Minerva was back. And by the time I noticed her, perched in a decrepit spruce tree adjacent to my bird feeder, she may have been back for quite a while. And she lingered, perched long enough for me to pull up a chair by the window and observe her for quite a while.

Or, is it I who am back? For all I know she has been there all winter and I am the one who has been away, in her estimation – with the windows shut and owl sounds blocked or remote since last fall. As we open the windows of summer, we rejoin the avian audience.

Even the deer traipsing across the yard did not distract her from … what? Watching, like the Lionel Messi of birds, apparently doing nothing and preoccupied with things far from the game – but that’s his winning technique. And just when you think an owl is asleep, she’ll whip her head around in the direction of some imperceptible woodland chirp or scurry to make a scoring play. The mice have little defense but silence and stillness and wishful thinking. They’ll never know what ate them. An owl has serrated feathers that make their flight inaudible. But they might hear the famous question: “Who cooks for you?” echoing from above. No one cooks. Dinner is mouse carpaccio.

Illustration by Ariel Rose Nelson

“My” owl always seems to be sitting on a branch where least expected.
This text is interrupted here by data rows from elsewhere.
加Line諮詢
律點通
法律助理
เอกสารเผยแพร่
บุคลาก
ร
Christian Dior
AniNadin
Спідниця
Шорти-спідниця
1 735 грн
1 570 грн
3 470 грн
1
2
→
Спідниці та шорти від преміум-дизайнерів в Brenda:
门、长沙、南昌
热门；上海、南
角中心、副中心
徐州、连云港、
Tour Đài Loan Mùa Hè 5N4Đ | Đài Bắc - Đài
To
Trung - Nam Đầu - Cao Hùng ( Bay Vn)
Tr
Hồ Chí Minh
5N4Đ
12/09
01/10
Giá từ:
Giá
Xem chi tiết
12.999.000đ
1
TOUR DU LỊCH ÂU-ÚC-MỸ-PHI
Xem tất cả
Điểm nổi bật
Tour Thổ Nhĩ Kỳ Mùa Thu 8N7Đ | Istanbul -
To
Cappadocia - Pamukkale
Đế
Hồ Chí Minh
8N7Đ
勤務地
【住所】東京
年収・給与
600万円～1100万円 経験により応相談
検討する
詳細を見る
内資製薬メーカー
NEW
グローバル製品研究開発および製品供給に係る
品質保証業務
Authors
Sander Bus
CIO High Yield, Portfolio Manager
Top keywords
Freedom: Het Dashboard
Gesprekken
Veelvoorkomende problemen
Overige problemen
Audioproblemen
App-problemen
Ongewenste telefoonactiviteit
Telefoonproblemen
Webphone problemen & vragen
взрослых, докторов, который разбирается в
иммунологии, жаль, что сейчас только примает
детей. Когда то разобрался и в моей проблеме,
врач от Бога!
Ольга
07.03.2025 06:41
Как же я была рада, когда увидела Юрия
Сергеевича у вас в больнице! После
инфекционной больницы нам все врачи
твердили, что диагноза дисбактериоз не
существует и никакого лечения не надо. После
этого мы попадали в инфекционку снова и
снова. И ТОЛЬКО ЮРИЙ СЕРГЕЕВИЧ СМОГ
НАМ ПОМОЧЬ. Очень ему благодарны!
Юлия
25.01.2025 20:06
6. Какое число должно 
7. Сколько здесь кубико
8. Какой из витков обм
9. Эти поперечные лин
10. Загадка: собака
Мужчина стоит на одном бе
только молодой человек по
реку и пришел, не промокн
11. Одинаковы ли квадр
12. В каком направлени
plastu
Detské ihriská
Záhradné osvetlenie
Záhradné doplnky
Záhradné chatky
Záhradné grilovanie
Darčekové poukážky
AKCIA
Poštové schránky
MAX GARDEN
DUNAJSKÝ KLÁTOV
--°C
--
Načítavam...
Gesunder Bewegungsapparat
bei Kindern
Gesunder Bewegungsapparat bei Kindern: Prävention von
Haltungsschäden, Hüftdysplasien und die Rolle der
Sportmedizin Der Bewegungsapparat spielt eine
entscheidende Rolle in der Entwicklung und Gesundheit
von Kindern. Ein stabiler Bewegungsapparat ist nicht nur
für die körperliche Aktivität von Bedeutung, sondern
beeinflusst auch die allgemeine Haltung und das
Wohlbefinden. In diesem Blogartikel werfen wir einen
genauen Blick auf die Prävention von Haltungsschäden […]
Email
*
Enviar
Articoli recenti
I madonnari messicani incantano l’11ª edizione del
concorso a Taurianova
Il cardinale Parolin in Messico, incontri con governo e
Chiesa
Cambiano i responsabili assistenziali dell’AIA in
One day, that happened to be on a level branch in the oak at the end of my yard – a superb hunting blind. The bark is gripped and worn from use. For another rendezvous, it’s high up in my apple tree, a foggy blur on gnarly limbs. But every perch must have a direct line of sight on the ground where the chipmunks, mice, voles, and red squirrels feed. An owl manages to simultaneously be part of the foreground and background of the view, or secreted in a corner of the scene, like the horse in Breughel.

One has the feeling that by the time you realize you are, in fact, watching an owl, the owl has already been watching you for quite a while. Try and sneak up on an owl. They know your plan before you do.

Was this the same owl who made a ghostly appearance on my trail camera over the winter, wings extended in a midnight swoop on a hapless critter? Hard to tell. She was caught in a flash with that same inscrutable gaze – then off.

Several Barred owls were calling last night from deeper in the woods, that special evening tide alert to fellow owls across the field and hiding in the opposite spruces. Time to be up and hunting. I look forward to my summer owl patrol, sitting in my dooryard listening and watching, hoping for a glimpse.

It’s a full-time job waiting for an owl to appear or reappear; listening for the dusk serenade; pretending to be having a conversation, however one-sided.